Provided passage
=== Begin Enclosure ===
Anyway, I applied the v7 as-is.  Performance optimizations could be done on
top of it.

> 
> 
>>     While reviewing the patch set I noticed this part too, but
>>     this code was tested twice by Intel engineers, so I figured
>>     that it doesn't hurt performance of partial offloading.
>>
>>     In general, it should be easy to re-order partial and full
>>     offloading checks like this (didn't test):
>>
>>     diff --git a/lib/dpif-netdev.c b/lib/dpif-netdev.c
>>     index c5ab35d2a..36a5976f2 100644
>>     --- a/lib/dpif-netdev.c
>>     +++ b/lib/dpif-netdev.c
>>     @@ -7113,6 +7113,14 @@ dp_netdev_hw_flow(const struct dp_netdev_pmd_thread *pmd,
>>          struct tx_port *p;
>>          uint32_t mark;
>>
>>     +    /* If no mark, no flow to find. */
>>     +    if (dp_packet_has_flow_mark(packet, &mark)) {
>>     +        *flow = mark_to_flow_find(pmd, mark);
>>     +        return 0;
>>     +    }
>>     +
>>     +    *flow = NULL;
>>     +
>>          /* Restore the packet if HW processing was terminated before completion. */
>>          p = pmd_send_port_cache_lookup(pmd, port_no);
>>          if (OVS_LIKELY(p)) {
>>     @@ -7123,14 +7131,6 @@ dp_netdev_hw_flow(const struct dp_netdev_pmd_thread *pmd,
>>                  return -1;
>>              }
>>          }
>>     -
>>     -    /* If no mark, no flow to find. */
>>     -    if (!dp_packet_has_flow_mark(packet, &mark)) {
>>     -        *flow = NULL;
>>     -        return 0;
>>     -    }
>>     -
>>     -    *flow = mark_to_flow_find(pmd, mark);
>>          return 0;
>>      }
>>     ---
>>
>>     If everyone agrees, I can do this change.
=== End Enclosure ===
Available data
=== Begin Enclosure ===
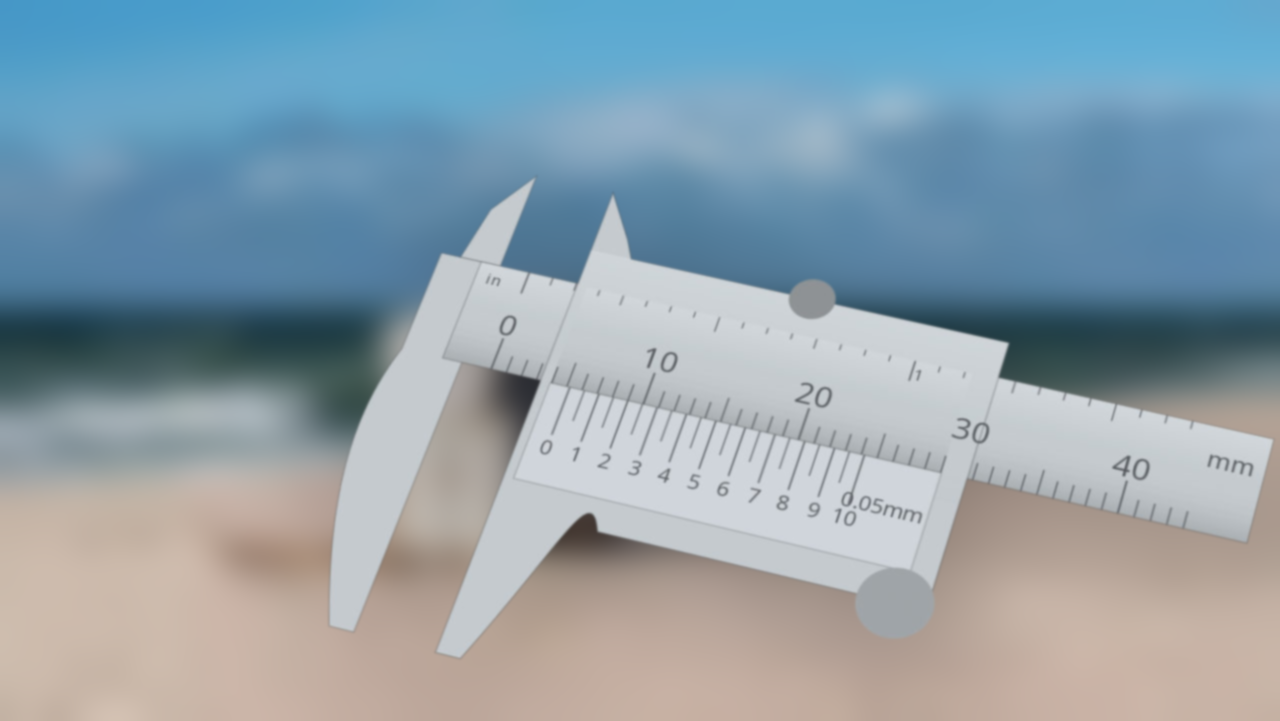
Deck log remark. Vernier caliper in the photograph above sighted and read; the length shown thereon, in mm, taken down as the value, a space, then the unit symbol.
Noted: 5.2 mm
=== End Enclosure ===
Apply what you read
**1.** Answer these questions using the patch discussion.
(a) Which version of the patch was applied as-is?
(b) Who tested the code twice?
(c) Which source file does the proposed diff change?
**2.** Repeat, word for word, everything in the patch discussion from "Anyway, I applied" down to "of partial offloading.".

Answers
**1.**
(a) v7
(b) Intel engineers
(c) lib/dpif-netdev.c

**2.**
Anyway, I applied the v7 as-is.  Performance optimizations could be done on
top of it.

> 
> 
>>     While reviewing the patch set I noticed this part too, but
>>     this code was tested twice by Intel engineers, so I figured
>>     that it doesn't hurt performance of partial offloading.